Esta “ceguera periférica” tiene un corolario peligroso: la solución, para ser válida, debe surgir del mismo palacio. Se desprecian e invalidan las experiencias, diagnósticos y propuestas de gobiernos locales, organizaciones de la sociedad civil y expertos que no comulgan con el relato oficial. Esto no solo ahoga el federalismo, sino que empobrece las posibles respuestas a los problemas. Se prefiere una solución imperfecta diseñada en el centro, a una solución eficaz concebida desde la periferia. El caso de la seguridad en Michoacán es, de nuevo, paradigmático: las demandas y advertencias de autoridades locales y colectivos fueron durante años tachadas de alarmistas o politizadas, hasta que el centro no pudo seguir negando la realidad.

La suma de estos factores —la tiranía de la mañanera, la cultura de la negación y el centralismo asfixiante— resulta en un estilo de gobierno que, lejos de ser transformador, es profundamente conservador.

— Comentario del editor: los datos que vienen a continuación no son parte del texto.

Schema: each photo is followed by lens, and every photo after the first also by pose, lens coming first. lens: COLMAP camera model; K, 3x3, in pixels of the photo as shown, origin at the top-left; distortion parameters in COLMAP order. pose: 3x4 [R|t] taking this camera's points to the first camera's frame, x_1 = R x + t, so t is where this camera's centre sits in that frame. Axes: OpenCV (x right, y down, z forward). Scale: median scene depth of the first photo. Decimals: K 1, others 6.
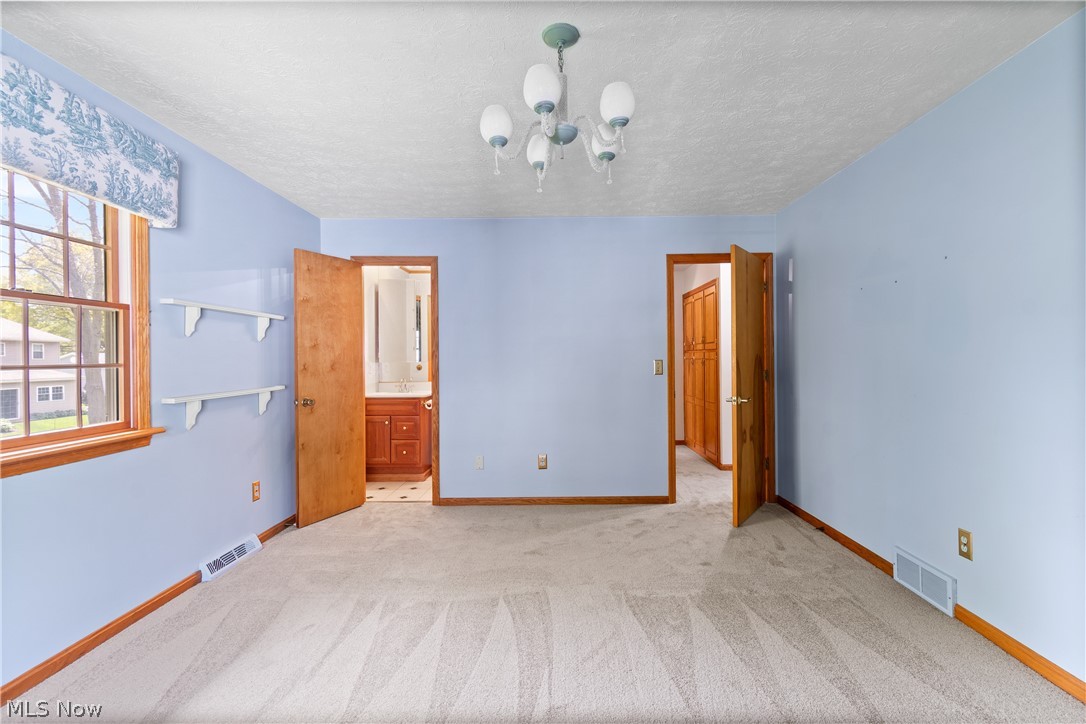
lens RADIAL K [[490.9, 0, 545.5], [0, 490.9, 362.9], [0, 0, 1]] dist [0.002934, -0.000364]
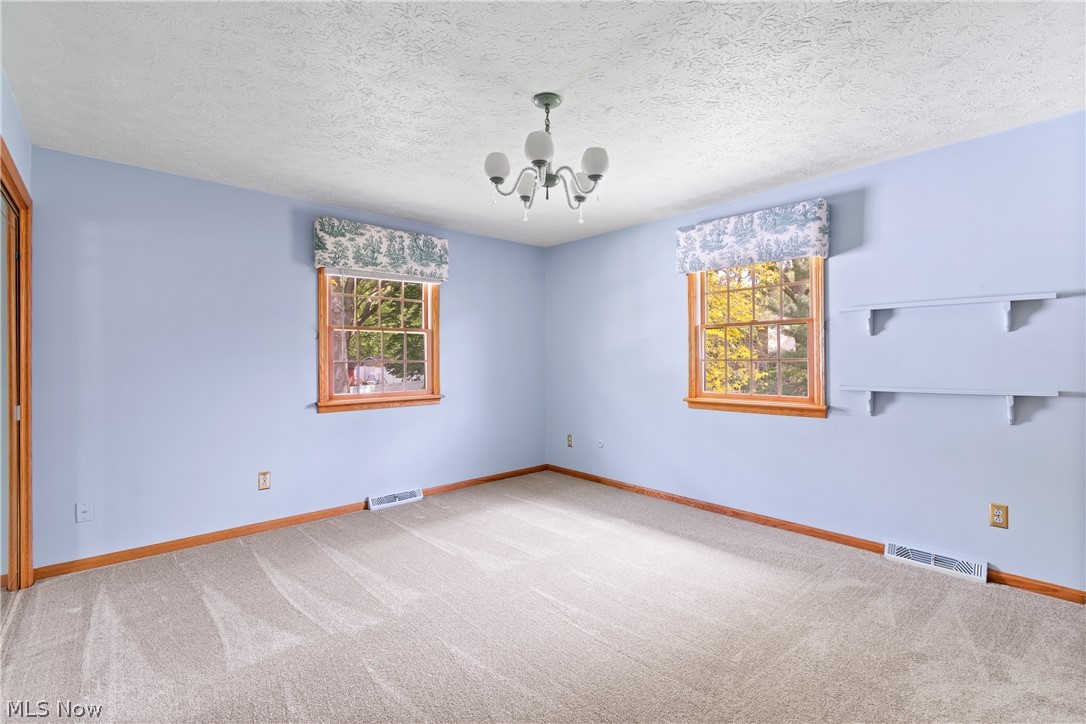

Conserva la inercia de los problemas al no atacarlos de fondo. Es un gobierno que, en la práctica, se ha mostrado incapaz de anticiparse a las crisis, mentiroso al negar sistemáticamente la realidad hasta que esta lo explota en las manos, y demagogo al preferir el gesto grandilocuente en la conferencia diaria sobre la acción silenciosa y efectiva.

La 4T prometió un cambio de régimen, pero en la práctica ha instaurado el régimen de la contingencia. Gobierna no por principios o por un plan, sino por reacción a los embates de la realidad. Y en ese juego, siempre va un paso detrás, condenando al país a una eterna carrera por alcanzar soluciones que nunca llegan a tiempo, porque se diseñan cuando el problema ya ha cobrado sus víctimas más visibles. Al final, la reactividad no es solo un estilo; es la evidencia de una profunda incapacidad para gobernar.